Rewind to 2008. The there was one word that got everyone's hair to stand on end, at that time, it was "securitisation". Now almost six years later securitization is making a comeback. And in some circles the stigma attached to the word "securitisation" has hardly faded.

Securitization as such was never the problem. The real issue was the lack of proper risk management – at both the credit risk and the operational risk levels.

The credit risk side is pretty easy to understand. The operational risk aspect is a bit more obscure.

Under the Basel Accords operational risk requirements, bank management have long been charged (and this goes back way before the 2008 crisis) with the responsibility to identify, assess, understand and manage all the risks inherent in all financial products, activities, processes and systems.

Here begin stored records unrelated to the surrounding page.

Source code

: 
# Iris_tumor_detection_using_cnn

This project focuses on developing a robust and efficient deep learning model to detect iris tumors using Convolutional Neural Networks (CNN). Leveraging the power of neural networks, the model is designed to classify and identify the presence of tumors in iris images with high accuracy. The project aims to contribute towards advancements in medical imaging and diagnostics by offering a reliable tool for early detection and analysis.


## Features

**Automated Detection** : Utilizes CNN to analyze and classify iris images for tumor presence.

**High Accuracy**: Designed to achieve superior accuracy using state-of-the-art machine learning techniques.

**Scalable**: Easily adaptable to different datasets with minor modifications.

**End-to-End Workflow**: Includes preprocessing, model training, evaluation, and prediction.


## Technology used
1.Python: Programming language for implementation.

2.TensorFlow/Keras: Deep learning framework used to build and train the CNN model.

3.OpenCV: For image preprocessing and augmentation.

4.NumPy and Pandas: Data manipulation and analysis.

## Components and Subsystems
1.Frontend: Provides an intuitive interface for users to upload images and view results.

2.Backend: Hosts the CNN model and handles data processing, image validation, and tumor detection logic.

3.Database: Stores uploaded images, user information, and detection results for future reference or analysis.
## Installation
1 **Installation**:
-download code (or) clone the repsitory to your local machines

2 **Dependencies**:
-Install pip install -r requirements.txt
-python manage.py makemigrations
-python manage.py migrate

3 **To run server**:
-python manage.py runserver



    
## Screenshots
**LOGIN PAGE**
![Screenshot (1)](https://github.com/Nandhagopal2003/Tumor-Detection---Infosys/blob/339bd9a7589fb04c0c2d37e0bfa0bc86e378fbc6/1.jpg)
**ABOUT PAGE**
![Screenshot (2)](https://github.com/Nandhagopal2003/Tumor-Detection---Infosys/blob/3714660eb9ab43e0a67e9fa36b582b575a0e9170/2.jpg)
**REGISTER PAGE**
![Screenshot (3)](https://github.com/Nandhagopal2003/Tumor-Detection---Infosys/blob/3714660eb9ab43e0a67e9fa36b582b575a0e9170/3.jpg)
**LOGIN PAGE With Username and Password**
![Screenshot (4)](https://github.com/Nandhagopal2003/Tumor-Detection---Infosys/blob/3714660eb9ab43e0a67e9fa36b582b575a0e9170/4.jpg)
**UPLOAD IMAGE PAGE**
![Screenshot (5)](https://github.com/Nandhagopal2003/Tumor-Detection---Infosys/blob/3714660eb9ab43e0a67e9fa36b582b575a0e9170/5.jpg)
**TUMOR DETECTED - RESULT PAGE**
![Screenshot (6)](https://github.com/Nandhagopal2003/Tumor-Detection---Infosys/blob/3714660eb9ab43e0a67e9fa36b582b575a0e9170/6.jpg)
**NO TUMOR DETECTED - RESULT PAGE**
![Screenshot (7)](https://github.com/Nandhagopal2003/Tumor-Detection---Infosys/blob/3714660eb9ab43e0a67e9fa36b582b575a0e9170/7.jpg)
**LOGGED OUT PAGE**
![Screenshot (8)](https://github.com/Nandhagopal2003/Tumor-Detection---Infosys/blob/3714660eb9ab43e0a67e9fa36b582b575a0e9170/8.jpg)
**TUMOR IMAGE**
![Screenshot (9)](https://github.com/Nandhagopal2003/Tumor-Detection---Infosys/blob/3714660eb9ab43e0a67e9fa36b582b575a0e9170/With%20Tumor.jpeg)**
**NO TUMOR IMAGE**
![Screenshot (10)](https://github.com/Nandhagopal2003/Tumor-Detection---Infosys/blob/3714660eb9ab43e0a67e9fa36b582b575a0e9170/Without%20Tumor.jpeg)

The first time around the banks chose to ignore this requirement. There is nothing glamorous in managing your operational risks. It's an activity that banks have long eschewed simply because there is a cost attached to it. And costs detract from profits. Operational Risk Managers are the most unpopular members of the management team – they are always out to spoil everyone's profit making fun.

When you are operating in a highly competitive market there is just no time to do things properly with new financial products, like getting a sign-off from Ops Risk Management. The product/business side of a bank just doesn't want to be reigned-in by an overzealous risk manager. Bank boards tend to share this view too.

On the regulator's side the original problem was ignorance, though by now this has been largely corrected. Regulators say that they have overcome their earlier problems and will be able to cope this time.

Will it be better this time round? I have my doubts.